Le oltre millecinquecento firme raccolte in così breve tempo esprimono la preoccupazione dei cittadini nei confronti dell'ennesima forma di colonizzazione delle terre bellunesi, in questo caso da parte di coloro che vogliono impiantare nella nostra provincia coltivazioni intensive di uva, in particolare prosecco, e mele. Una preoccupazione che nasce dai rischi per la salute (come ampio uso di trattamenti chimici dannosi per l'uomo e le specie animali) e ambientali (radicali modifiche del paesaggio in termini di sbancamenti di suolo e omologazione delle colture) correlati a un'agricoltura intensiva orientata esclusivamente alla produttività, senza tenere in considerazione le specificità locali. Con la loro firma i bellunesi esprimono la consapevolezza della ricchezza del proprio territorio in termini di biodiversità e paesaggio, e la volontà di tutelarli e valorizzarli. C'è inoltre un dato sorprendente: aderiscono alla petizione tanti cittadini non residenti che hanno a cuore il futuro della provincia. Questo ci sostiene nel pensare che la strada maestra per promuovere il nostro territorio sia l'attenzione al suo valore ambientale.
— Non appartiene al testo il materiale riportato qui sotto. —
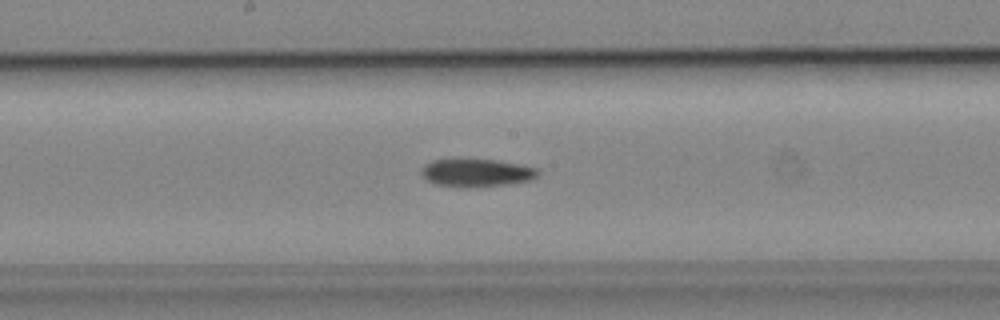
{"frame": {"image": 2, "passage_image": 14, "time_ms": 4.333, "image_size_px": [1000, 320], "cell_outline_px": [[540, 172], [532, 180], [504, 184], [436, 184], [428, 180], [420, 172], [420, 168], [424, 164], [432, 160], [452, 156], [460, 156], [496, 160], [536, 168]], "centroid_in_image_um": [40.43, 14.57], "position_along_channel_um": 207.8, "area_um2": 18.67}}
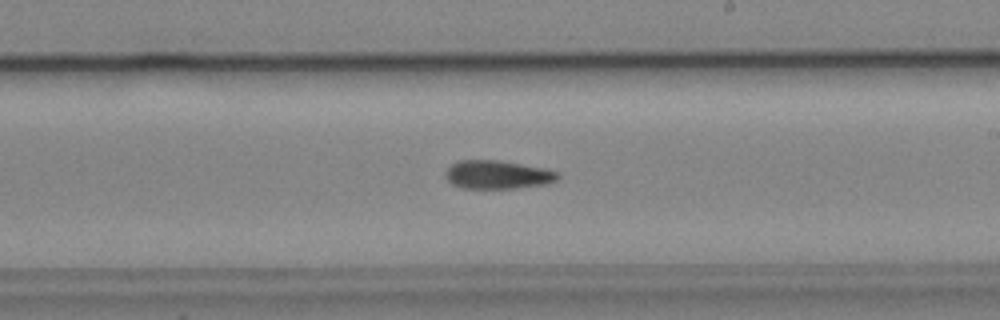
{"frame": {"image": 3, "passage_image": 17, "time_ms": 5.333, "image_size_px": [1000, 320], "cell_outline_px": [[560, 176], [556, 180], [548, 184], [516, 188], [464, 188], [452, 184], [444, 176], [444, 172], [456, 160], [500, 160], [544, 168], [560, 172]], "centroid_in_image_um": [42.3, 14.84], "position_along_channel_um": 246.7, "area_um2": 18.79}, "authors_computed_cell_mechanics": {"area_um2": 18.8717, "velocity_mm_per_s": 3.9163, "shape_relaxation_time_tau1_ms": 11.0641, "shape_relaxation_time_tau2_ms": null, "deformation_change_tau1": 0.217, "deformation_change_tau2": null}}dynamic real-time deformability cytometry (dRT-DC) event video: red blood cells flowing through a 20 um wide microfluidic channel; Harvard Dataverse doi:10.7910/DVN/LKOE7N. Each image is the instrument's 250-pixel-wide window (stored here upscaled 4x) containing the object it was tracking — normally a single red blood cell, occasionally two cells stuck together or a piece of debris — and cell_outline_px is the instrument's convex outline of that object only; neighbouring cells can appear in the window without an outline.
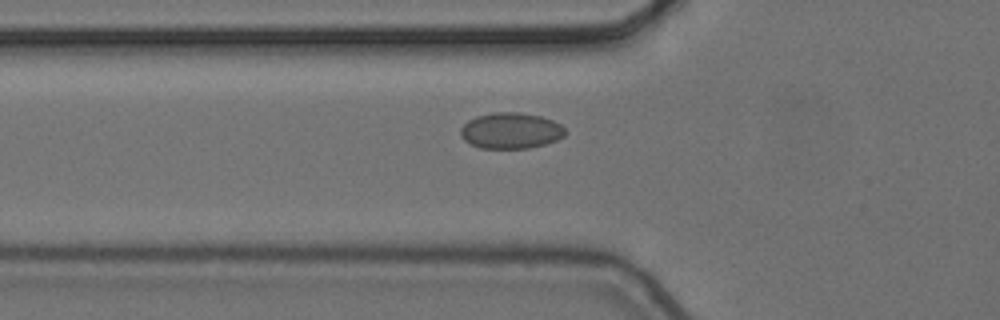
{"species": "common noctule bat (a hibernating species)", "species_latin": "Nyctalus noctula", "temperature_condition": "cold", "stored_images_in_passage": 5, "camera_frame_rate_fps": 3000, "um_per_image_px": 0.085, "animal": {"sex": "female", "body_mass_g": 24.6, "forearm_length_mm": 56.2}, "frame": {"image": 1, "passage_image": 5, "time_ms": 1.333, "image_size_px": [1000, 320], "cell_outline_px": [[564, 136], [556, 140], [544, 144], [528, 148], [480, 148], [464, 140], [460, 136], [460, 128], [468, 120], [476, 116], [492, 112], [520, 112], [540, 116], [552, 120], [560, 124], [564, 128]], "centroid_in_image_um": [43.38, 11.1], "position_along_channel_um": 82.4, "area_um2": 21.91}}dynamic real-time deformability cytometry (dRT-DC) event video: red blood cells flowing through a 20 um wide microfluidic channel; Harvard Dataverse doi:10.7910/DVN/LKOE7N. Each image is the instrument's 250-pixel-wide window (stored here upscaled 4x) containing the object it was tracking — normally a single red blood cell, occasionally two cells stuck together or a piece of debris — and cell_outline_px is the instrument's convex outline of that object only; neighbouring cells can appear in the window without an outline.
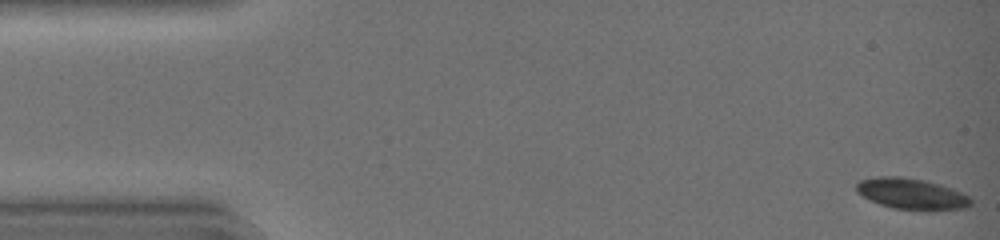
{"species": "common noctule bat (a hibernating species)", "species_latin": "Nyctalus noctula", "temperature_condition": "warm", "stored_images_in_passage": 45, "camera_frame_rate_fps": 3000, "um_per_image_px": 0.085, "animal": {"sex": "female", "body_mass_g": 19.0, "forearm_length_mm": 51.5}, "frame": {"image": 1, "passage_image": 1, "time_ms": 0.0, "image_size_px": [1000, 240], "cell_outline_px": [[972, 204], [968, 208], [928, 212], [892, 208], [880, 204], [856, 192], [856, 184], [860, 180], [876, 176], [900, 176], [924, 180], [940, 184], [952, 188], [968, 196], [972, 200]], "centroid_in_image_um": [77.53, 16.5], "position_along_channel_um": 7.5, "area_um2": 21.15}}
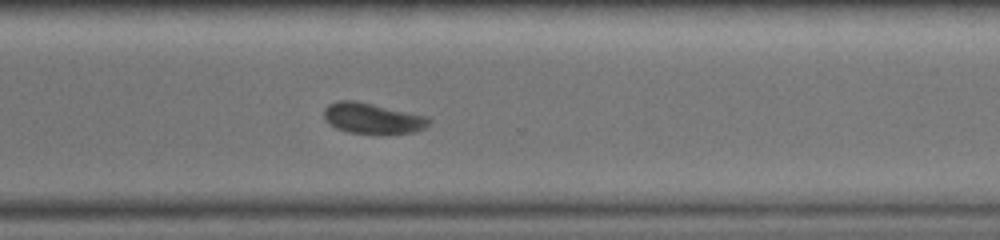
{"frame": {"image": 2, "passage_image": 33, "time_ms": 10.667, "image_size_px": [1000, 240], "cell_outline_px": [[432, 120], [424, 128], [416, 132], [348, 132], [336, 128], [324, 120], [324, 108], [328, 104], [336, 100], [356, 100], [428, 116]], "centroid_in_image_um": [31.63, 10.02], "position_along_channel_um": 339.0, "area_um2": 18.55}}
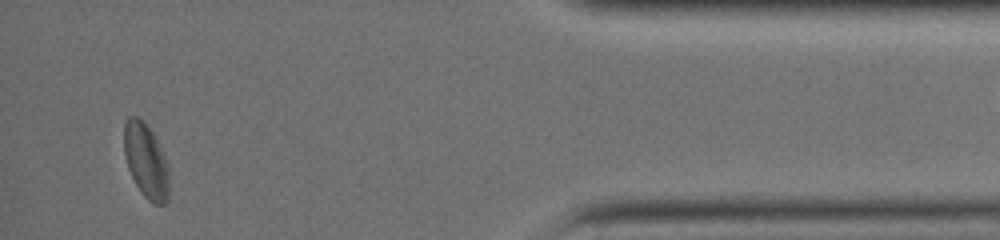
{"frame": {"image": 3, "passage_image": 42, "time_ms": 13.667, "image_size_px": [1000, 240], "cell_outline_px": [[168, 200], [164, 204], [152, 204], [140, 192], [128, 168], [124, 152], [124, 124], [128, 116], [136, 116], [144, 120], [152, 132], [164, 152], [168, 164]], "centroid_in_image_um": [12.41, 13.65], "position_along_channel_um": 422.8, "area_um2": 19.77}, "authors_computed_cell_mechanics": {"area_um2": 20.4612, "velocity_mm_per_s": 4.3627, "shape_relaxation_time_tau1_ms": 3.753, "shape_relaxation_time_tau2_ms": 4.197, "deformation_change_tau1": 0.1042, "deformation_change_tau2": 0.069}}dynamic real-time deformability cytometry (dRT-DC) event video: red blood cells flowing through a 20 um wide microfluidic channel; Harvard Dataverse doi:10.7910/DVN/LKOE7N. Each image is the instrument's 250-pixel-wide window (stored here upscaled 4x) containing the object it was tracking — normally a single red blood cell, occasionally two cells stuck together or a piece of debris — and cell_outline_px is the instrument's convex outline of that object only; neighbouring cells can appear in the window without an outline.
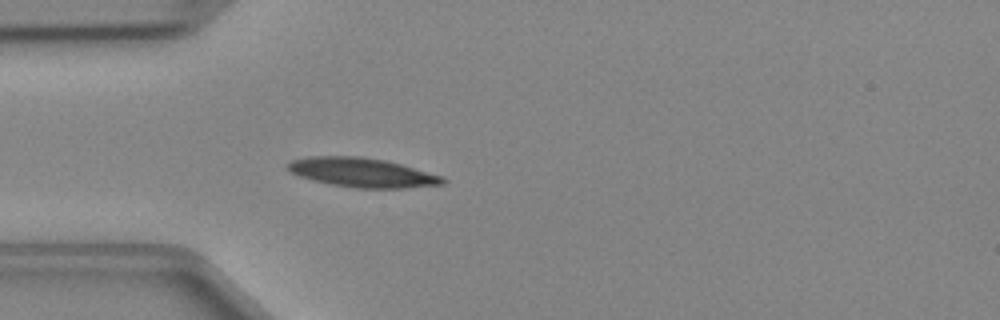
{"species": "Egyptian fruit bat (a non-hibernating species)", "species_latin": "Rousettus aegyptiacus", "temperature_condition": "cold", "stored_images_in_passage": 35, "camera_frame_rate_fps": 3000, "um_per_image_px": 0.085, "animal": {"sex": "female"}, "frame": {"image": 1, "passage_image": 1, "time_ms": 0.0, "image_size_px": [1000, 320], "cell_outline_px": [[448, 180], [444, 184], [404, 188], [356, 188], [332, 184], [312, 180], [300, 176], [292, 172], [284, 164], [292, 160], [308, 156], [360, 156], [388, 160], [444, 176]], "centroid_in_image_um": [30.82, 14.65], "position_along_channel_um": 54.2, "area_um2": 26.65}}
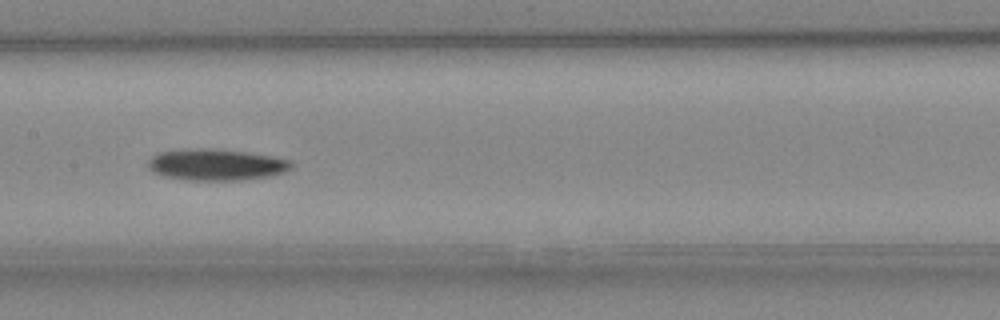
{"frame": {"image": 2, "passage_image": 11, "time_ms": 3.333, "image_size_px": [1000, 320], "cell_outline_px": [[296, 164], [292, 168], [284, 172], [272, 176], [240, 180], [188, 180], [164, 176], [152, 172], [148, 168], [148, 160], [152, 156], [160, 152], [188, 148], [212, 148], [248, 152], [272, 156], [292, 160]], "centroid_in_image_um": [18.41, 13.99], "position_along_channel_um": 189.0, "area_um2": 26.65}}
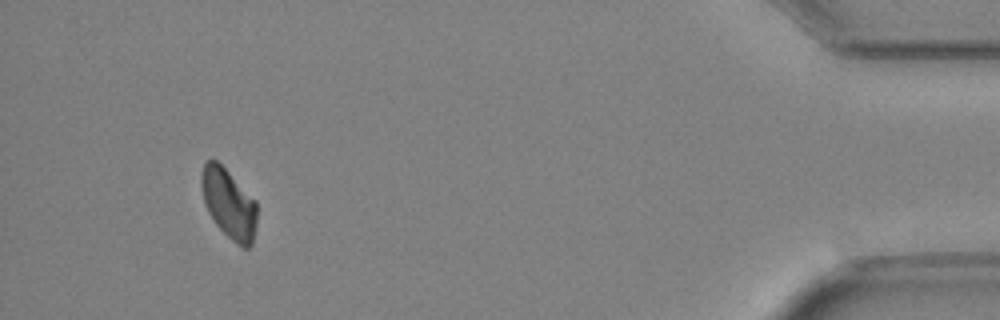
{"frame": {"image": 3, "passage_image": 32, "time_ms": 10.333, "image_size_px": [1000, 320], "cell_outline_px": [[256, 224], [252, 244], [248, 248], [244, 248], [236, 244], [216, 224], [208, 212], [204, 204], [200, 184], [200, 172], [204, 164], [208, 160], [216, 160], [256, 200]], "centroid_in_image_um": [19.43, 17.31], "position_along_channel_um": 415.8, "area_um2": 22.48}}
Ad avvalorare maggiormente campagna e petizione anche le importanti firme di alcuni amministratori locali, come i Sindaci di Calalzo e Soverzene.
Per coloro che volessero sostenere la campagna contro questa forma di colonizzazione e in favore di politiche agricole che incentivino un’agricoltura sana e sostenibile nel rispetto  della biodiversità e delle tipicità bellunesi, la petizione pubblica “Liberi dai Veleni, io ci metto la firma” è disponibile nei seguenti punti:
  1. Tutti i punti vendita della Cooperativa Samarcanda (Belluno, Pieve di Cadore, Feltre, Santa Giustina);

  2. Un punto macrobiotico a Belluno in via Barozzi;
  3. Ferderconsumatori presso sede CGIL di Belluno;
  4. Bar cooperativa a Cirvoi;
  5. Bar Roma a Puos d’Alpago;
  6. Bottega Bio a Tai di Cadore;
  7. Bar Fabian a San Pietro di Cadore;
  8. Negozio Ariele a Belluno;
  9. Negozio Bio Brothers a Feltre;
  10. Libreria Agorà, Feltre
  11. Il vivaio il Ruscello a Porcen di Seren del Grappa;
  12. La libreria 4 sassi a Rasai;
  13. Farmacia Zampol d'Ortia a Lentiai;
  14. Negozio Il Tronchetto Naturale a Belluno;
  15. Negozio Voulez Vous a Sedico;
  16. Azienda agricola di Enrica Balzan a Campo di Mel.
È inoltre possibile sottoscrivere la petizione on-line al seguente indirizzo:
https://www.change.org/p/liberi-dai-veleni
Prossimi appuntamenti per approfondire i temi della campagna e firmare la petizione:
Festa della patata, 22/23 agosto a Cesiomaggiore;
giornata dedicata ai cereali antichi – sedico (villa Pat) domenica 30 agosto
Orti in piazza, 10 settembre a Castion (Belluno);
Cammina coi Gufi, 11/12 e 25 settembre a Cesiomaggiore.